Angus Roxburgh was born to Scottish parents in Yorkshire, England, in 1954, but moved at the age of four to Scotland. He was brought up on the North Sea coast, in Dunbar and Stonehaven, then attended the University of Aberdeen, where he studied Russian and German. He also studied for a year at the University of Zurich.

After graduating he taught Russian for a year at university, then moved to Moscow in 1978 for two years to work as a translator.

After writing a book about the Soviet newspaper Pravda, he got a job with the BBC Monitoring Service, and began writing for Scottish and UK newspapers. In 1987 he became a sub-editor on The Guardian, and in October that year was appointed Moscow Correspondent of the Sunday Times. He was also The Economist’s stringer in Moscow.

In 1989 he was kicked out of the USSR in a tit-for-tat spy scandal after the British prime minister Margaret Thatcher expelled Soviet spies from London. Angus then joined a new Sunday newspaper, the Sunday Correspondent, covering the fall of communism across Eastern Europe.

He then worked as consultant on an award-winning six-part TV documentary about Gorbachev’s perestroika reforms in Russia, titled The Second Russian Revolution, and wrote a book with the same title.



In September 1991 he was appointed BBC Moscow correspondent, and throughout the Nineties covered the Yeltsin years, including the war in Chechnya and the chaotic introduction of capitalism in Russia. During this time he made several radio and TV documentaries.

From 1998 to 2003 he was the BBC’s Europe Correspondent, based in Brussels. After this he worked as a freelance journalist in Brussels, at the same time returning to his early passion for music. He began to write songs and to perform in a Brussels music club.

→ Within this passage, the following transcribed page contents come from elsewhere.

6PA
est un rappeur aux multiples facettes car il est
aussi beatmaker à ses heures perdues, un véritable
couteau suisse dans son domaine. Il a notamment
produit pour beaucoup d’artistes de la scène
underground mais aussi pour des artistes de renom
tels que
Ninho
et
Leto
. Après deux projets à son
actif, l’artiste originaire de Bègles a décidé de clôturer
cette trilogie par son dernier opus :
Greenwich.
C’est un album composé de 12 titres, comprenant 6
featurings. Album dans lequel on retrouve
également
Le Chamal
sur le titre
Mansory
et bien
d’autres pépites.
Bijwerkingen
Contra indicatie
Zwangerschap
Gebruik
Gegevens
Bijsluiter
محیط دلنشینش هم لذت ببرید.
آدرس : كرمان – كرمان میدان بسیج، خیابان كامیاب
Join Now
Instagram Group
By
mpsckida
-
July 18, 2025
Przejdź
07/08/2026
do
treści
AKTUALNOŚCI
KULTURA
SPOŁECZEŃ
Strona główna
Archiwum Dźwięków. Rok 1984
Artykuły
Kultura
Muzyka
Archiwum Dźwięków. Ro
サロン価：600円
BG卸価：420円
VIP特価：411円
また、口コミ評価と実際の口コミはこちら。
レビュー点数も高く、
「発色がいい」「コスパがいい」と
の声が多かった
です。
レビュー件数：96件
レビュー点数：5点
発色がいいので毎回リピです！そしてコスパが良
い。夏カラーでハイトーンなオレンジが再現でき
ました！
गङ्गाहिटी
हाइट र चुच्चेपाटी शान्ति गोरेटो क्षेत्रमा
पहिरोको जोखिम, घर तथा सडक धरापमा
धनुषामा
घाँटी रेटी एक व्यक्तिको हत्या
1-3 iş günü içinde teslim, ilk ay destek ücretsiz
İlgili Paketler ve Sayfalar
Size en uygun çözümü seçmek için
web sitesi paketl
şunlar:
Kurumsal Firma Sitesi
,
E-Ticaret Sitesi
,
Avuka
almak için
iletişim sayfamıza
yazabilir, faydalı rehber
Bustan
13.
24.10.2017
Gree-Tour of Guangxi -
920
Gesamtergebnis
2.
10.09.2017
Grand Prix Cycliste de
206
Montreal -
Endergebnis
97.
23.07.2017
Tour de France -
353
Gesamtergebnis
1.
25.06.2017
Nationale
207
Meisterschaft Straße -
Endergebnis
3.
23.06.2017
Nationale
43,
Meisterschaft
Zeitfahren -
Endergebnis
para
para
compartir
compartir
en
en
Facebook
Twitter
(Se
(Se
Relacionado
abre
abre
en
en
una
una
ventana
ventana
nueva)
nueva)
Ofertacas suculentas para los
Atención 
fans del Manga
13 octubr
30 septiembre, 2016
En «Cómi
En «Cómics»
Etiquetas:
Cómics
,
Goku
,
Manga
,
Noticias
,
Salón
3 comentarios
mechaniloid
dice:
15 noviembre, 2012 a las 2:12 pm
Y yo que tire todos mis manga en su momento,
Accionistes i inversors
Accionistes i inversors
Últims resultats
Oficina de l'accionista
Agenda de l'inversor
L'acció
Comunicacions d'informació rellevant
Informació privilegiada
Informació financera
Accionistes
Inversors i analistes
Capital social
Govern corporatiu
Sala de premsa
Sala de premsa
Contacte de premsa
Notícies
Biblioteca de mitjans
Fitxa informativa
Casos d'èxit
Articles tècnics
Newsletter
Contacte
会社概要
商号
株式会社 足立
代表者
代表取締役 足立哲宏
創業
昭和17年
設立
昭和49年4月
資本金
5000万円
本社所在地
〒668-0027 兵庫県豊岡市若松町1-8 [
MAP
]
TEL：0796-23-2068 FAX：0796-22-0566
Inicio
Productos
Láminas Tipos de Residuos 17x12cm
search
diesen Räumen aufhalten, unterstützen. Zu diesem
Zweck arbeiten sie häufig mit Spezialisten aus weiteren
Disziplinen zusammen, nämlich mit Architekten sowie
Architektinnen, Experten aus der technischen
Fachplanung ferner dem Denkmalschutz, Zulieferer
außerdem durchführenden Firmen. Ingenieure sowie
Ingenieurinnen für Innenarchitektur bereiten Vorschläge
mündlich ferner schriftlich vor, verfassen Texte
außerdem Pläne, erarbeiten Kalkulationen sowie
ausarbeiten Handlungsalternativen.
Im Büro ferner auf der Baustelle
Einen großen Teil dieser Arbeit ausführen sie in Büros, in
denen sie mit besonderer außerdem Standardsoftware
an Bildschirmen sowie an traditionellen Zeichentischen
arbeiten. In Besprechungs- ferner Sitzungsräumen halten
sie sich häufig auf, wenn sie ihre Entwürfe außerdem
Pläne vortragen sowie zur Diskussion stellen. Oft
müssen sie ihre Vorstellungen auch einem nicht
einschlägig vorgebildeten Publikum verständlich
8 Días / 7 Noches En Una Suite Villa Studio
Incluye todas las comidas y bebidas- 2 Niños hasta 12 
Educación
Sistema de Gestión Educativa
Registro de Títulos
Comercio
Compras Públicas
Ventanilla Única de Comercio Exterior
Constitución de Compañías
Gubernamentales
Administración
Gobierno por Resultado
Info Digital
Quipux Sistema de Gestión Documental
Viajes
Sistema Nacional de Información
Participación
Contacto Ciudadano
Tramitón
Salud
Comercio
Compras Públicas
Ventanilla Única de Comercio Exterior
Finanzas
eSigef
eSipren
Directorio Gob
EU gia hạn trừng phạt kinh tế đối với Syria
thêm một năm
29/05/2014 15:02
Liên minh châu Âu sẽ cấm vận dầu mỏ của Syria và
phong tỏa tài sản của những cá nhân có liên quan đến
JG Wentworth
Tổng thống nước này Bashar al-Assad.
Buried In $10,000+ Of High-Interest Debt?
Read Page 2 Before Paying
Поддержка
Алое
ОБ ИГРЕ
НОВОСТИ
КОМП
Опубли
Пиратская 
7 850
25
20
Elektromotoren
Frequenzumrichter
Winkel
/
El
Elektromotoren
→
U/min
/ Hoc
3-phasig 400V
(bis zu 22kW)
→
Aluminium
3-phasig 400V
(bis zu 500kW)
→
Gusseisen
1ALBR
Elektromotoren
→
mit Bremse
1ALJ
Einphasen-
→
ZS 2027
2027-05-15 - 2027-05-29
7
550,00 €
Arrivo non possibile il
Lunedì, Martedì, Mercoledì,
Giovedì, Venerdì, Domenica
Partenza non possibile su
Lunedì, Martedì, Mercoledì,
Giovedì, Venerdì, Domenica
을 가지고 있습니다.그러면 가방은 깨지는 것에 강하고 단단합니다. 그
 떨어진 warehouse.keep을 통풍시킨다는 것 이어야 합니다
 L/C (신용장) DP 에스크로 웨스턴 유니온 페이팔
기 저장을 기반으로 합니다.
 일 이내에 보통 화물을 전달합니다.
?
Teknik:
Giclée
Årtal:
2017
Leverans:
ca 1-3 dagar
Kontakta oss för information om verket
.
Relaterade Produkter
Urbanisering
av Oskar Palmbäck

In 2006 he accepted a job as a media adviser to the Russian government, gaining fresh insight into the workings of the Putin regime - something he put to good use three years later when he worked as consultant on another documentary series for the BBC, “Putin, Russia & the West”. He also wrote a book about Putin entitled “The Strongman”, which was published in January 2012.

During these years Angus also recorded his first album, “Harmonies For One” which was released in December 2011. He has performed in Brussels, Glasgow, New York and Bratislava.

In 2014 he moved back to Scotland and is currently writing another book and planning another album of music.